Jetzt möchte die Stadt Bonn die Immobilie zur Kita ausbauen. Baulich wäre das nach einem Gutachten möglich. Allerdings wäre wohl eine Kernsanierung nötig, die bei der derzeitigen Zwischennutzung entfallen kann. Am Donnerstag soll der Stadtrat ein Gutachten zu den Kosten in Auftrag geben. Die werden bei den baulichen Normen wohl mehrere Millionen Euro betragen. Allein für eine Kita wäre der dreigeschossige Bau wohl auch etwas groß. "Wir würden gerne so lange wie möglich hier bleiben", sagt Bastian Siebenmorgen. Es sei schade, das Entstandene zu zerschlagen. Wenn die Umnutzung zur Kita zwingend nötig sei, wünscht sich der Verein ein anderes Domizil in Innenstadtlage für freie Stadtgesellschaft und Kultur.

※

▸ ZU ERLEDIGEN
1. Fasse den Textauszug in genau zwei Sätzen zusammen.
2. Schreibe aus dem Textauszug den Abschnitt von „Jetzt möchte die“ bis einschließlich „Stadtgesellschaft und Kultur.“ wortgetreu ab.
3. Übersetze den Satz „Allein für eine Kita wäre der dreigeschossige Bau wohl auch etwas groß.“ aus dem Textauszug ins Englische.

[Aus einem Datensatz entnommene Einträge]
※

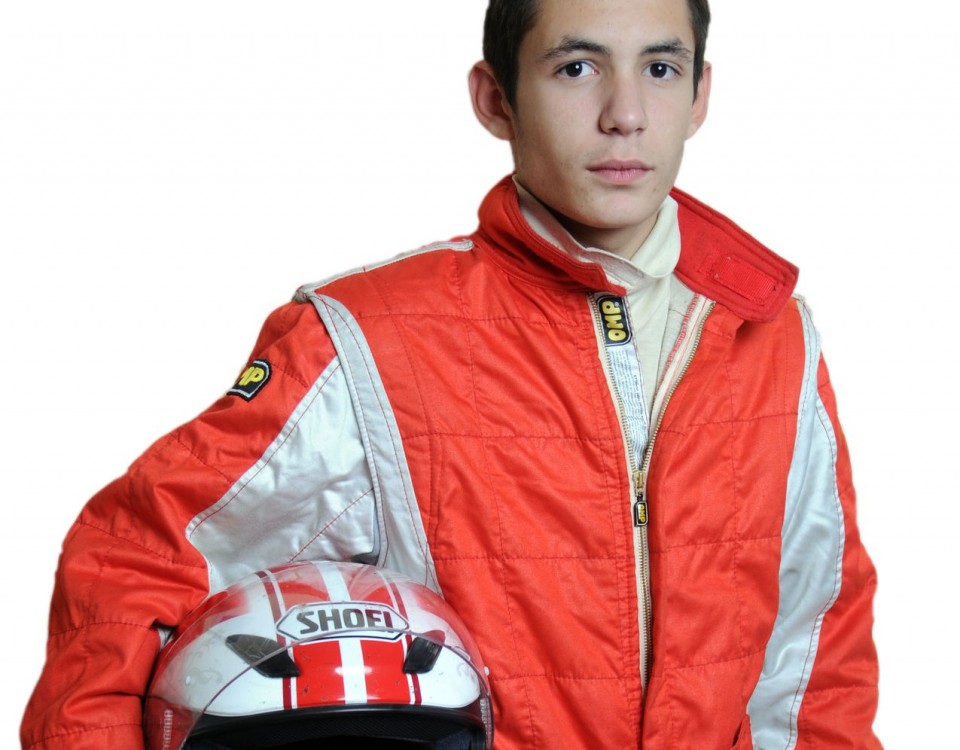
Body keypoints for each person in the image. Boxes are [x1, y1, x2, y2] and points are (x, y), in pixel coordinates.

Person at [21, 0, 881, 748]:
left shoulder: (773, 335)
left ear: (700, 95)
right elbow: (132, 564)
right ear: (495, 98)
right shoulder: (366, 340)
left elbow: (817, 652)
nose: (625, 114)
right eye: (576, 67)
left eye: (660, 68)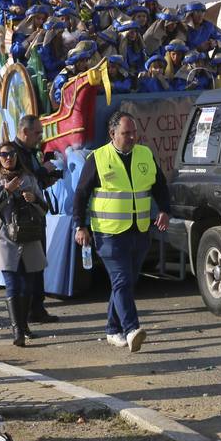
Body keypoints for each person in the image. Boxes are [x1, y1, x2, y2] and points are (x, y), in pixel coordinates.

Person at [72, 111, 172, 352]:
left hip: (139, 230)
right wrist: (80, 225)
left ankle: (111, 329)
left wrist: (164, 210)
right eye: (126, 133)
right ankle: (131, 329)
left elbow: (159, 185)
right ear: (112, 134)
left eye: (134, 132)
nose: (132, 137)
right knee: (122, 281)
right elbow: (81, 194)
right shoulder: (98, 158)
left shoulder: (145, 154)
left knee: (125, 284)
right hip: (109, 233)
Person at [0, 140, 49, 347]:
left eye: (12, 154)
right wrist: (7, 191)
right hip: (7, 241)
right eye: (4, 155)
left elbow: (44, 208)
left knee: (28, 286)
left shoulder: (29, 178)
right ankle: (17, 331)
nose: (8, 158)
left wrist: (34, 200)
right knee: (13, 285)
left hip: (29, 238)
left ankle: (25, 325)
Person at [14, 114, 61, 323]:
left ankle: (36, 307)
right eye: (37, 133)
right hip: (25, 216)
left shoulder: (29, 151)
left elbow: (35, 180)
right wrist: (44, 170)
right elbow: (23, 177)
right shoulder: (14, 153)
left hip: (36, 212)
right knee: (30, 264)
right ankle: (29, 310)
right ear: (24, 132)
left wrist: (47, 178)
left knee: (38, 261)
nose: (40, 137)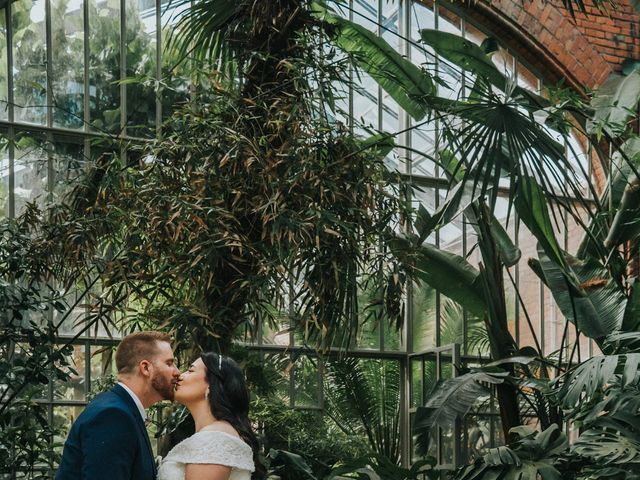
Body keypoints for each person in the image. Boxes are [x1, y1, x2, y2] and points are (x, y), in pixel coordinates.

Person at [56, 331, 181, 480]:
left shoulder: (122, 409)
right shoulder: (113, 415)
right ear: (145, 368)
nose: (177, 372)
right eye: (169, 363)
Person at [157, 352, 263, 480]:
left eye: (190, 370)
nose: (180, 375)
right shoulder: (215, 433)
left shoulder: (215, 438)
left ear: (211, 385)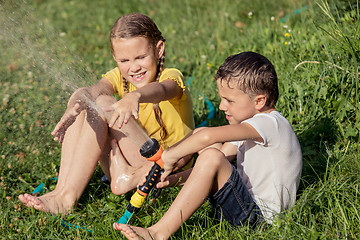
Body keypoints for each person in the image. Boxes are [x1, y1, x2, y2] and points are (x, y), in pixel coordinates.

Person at [113, 51, 303, 240]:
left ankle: (156, 233)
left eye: (229, 100)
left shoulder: (269, 123)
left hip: (261, 222)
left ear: (259, 101)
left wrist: (169, 156)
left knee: (209, 152)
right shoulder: (251, 127)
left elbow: (207, 138)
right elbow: (211, 166)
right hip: (243, 208)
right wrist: (172, 180)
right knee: (209, 152)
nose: (222, 106)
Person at [18, 13, 194, 215]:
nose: (134, 67)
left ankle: (67, 199)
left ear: (159, 49)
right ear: (115, 58)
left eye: (141, 57)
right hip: (134, 160)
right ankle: (62, 191)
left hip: (164, 169)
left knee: (102, 103)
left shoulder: (171, 77)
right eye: (124, 60)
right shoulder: (119, 76)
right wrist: (75, 104)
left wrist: (134, 96)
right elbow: (92, 91)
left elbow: (162, 90)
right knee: (85, 100)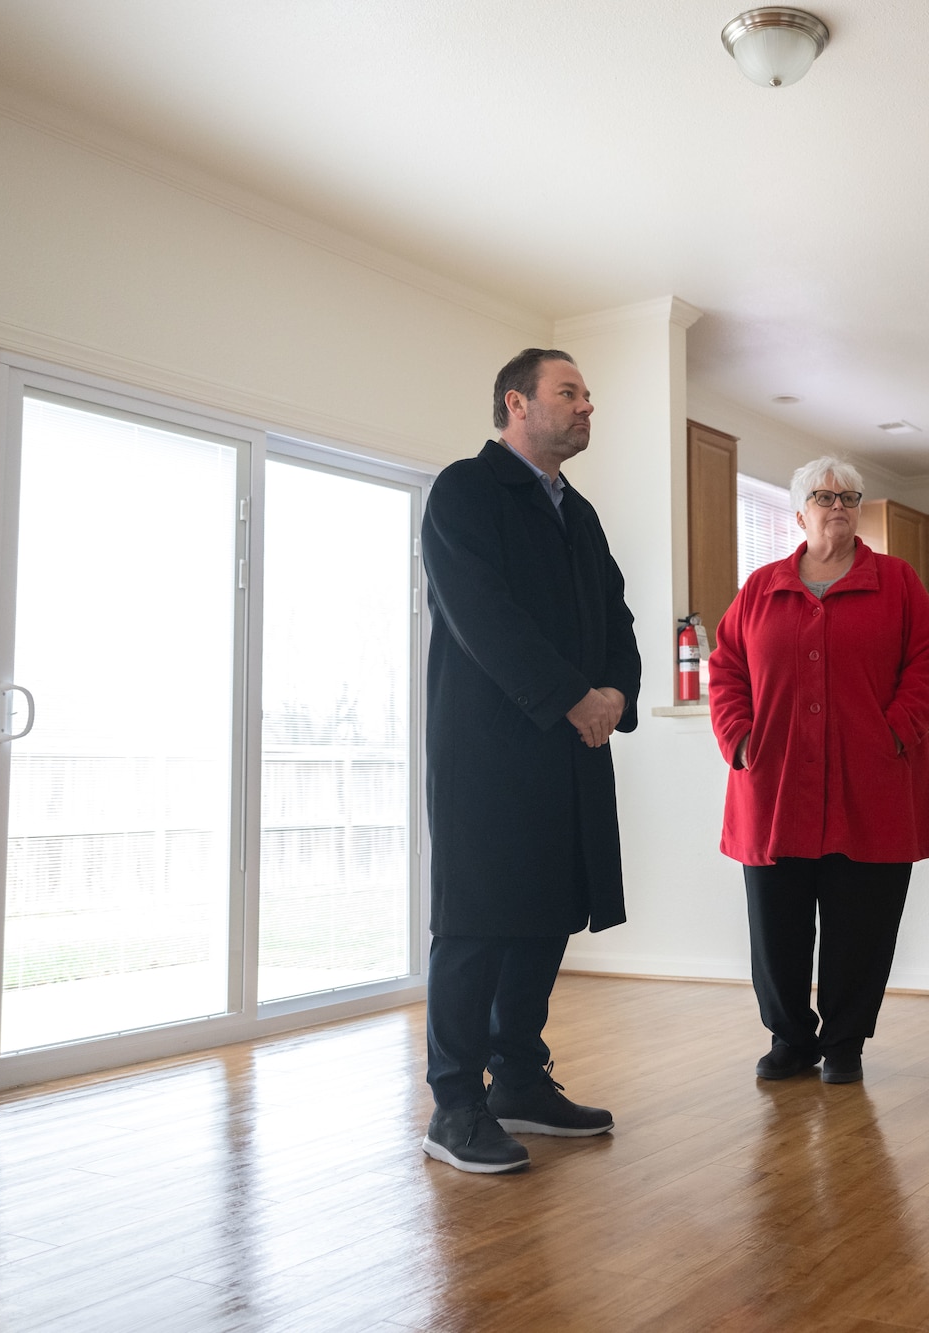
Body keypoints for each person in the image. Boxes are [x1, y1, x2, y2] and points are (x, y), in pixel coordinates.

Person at [418, 348, 640, 1174]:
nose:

※

▸ ANTWORTEN IN REIHENFOLGE
1. Die Stadt Bonn möchte die Immobilie zu einer Kita ausbauen, was laut einem Gutachten baulich möglich wäre, aber wohl eine Kernsanierung mit Kosten von mehreren Millionen Euro erfordern würde. Der Verein würde laut Bastian Siebenmorgen gerne so lange wie möglich bleiben und wünscht sich bei zwingender Umnutzung ein anderes Domizil in Innenstadtlage für freie Stadtgesellschaft und Kultur.

2.
Jetzt möchte die Stadt Bonn die Immobilie zur Kita ausbauen. Baulich wäre das nach einem Gutachten möglich. Allerdings wäre wohl eine Kernsanierung nötig, die bei der derzeitigen Zwischennutzung entfallen kann. Am Donnerstag soll der Stadtrat ein Gutachten zu den Kosten in Auftrag geben. Die werden bei den baulichen Normen wohl mehrere Millionen Euro betragen. Allein für eine Kita wäre der dreigeschossige Bau wohl auch etwas groß. "Wir würden gerne so lange wie möglich hier bleiben", sagt Bastian Siebenmorgen. Es sei schade, das Entstandene zu zerschlagen. Wenn die Umnutzung zur Kita zwingend nötig sei, wünscht sich der Verein ein anderes Domizil in Innenstadtlage für freie Stadtgesellschaft und Kultur.

3. For a daycare center alone, the three-story building would probably also be somewhat large.